Dataset excerpts:
Segment Open
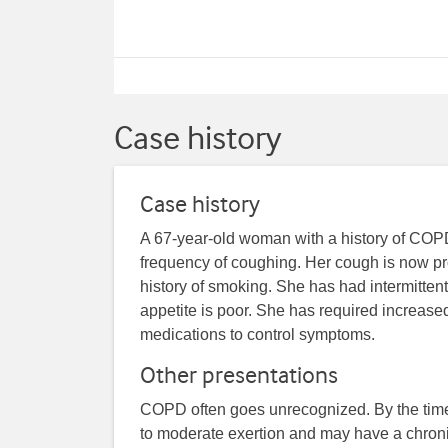
Case history
Case history
A 67-year-old woman with a history of COP
frequency of coughing. Her cough is now pr
history of smoking. She has had intermittent
appetite is poor. She has required increase
medications to control symptoms.
Other presentations
COPD often goes unrecognized. By the time i
to moderate exertion and may have a chronic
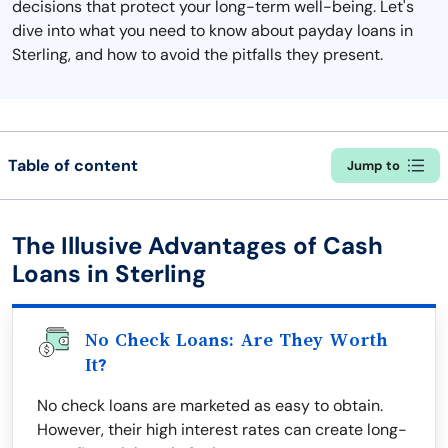
decisions that protect your long-term well-being. Let's
dive into what you need to know about payday loans in
Sterling, and how to avoid the pitfalls they present.
Table of content
Jump to
The Illusive Advantages of Cash
Loans in Sterling
No Check Loans: Are They Worth
It?
No check loans are marketed as easy to obtain.
However, their high interest rates can create long-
Segment Closed
Instructions for the task: Drop the pictures, then repeat the material word for word.

Answer to the problem:
Case history
Case history
A 67-year-old woman with a history of COP
frequency of coughing. Her cough is now pr
history of smoking. She has had intermittent
appetite is poor. She has required increase
medications to control symptoms.
Other presentations
COPD often goes unrecognized. By the time i
to moderate exertion and may have a chronic
decisions that protect your long-term well-being. Let's
dive into what you need to know about payday loans in
Sterling, and how to avoid the pitfalls they present.
Table of content
Jump to
The Illusive Advantages of Cash
Loans in Sterling
No Check Loans: Are They Worth
It?
No check loans are marketed as easy to obtain.
However, their high interest rates can create long-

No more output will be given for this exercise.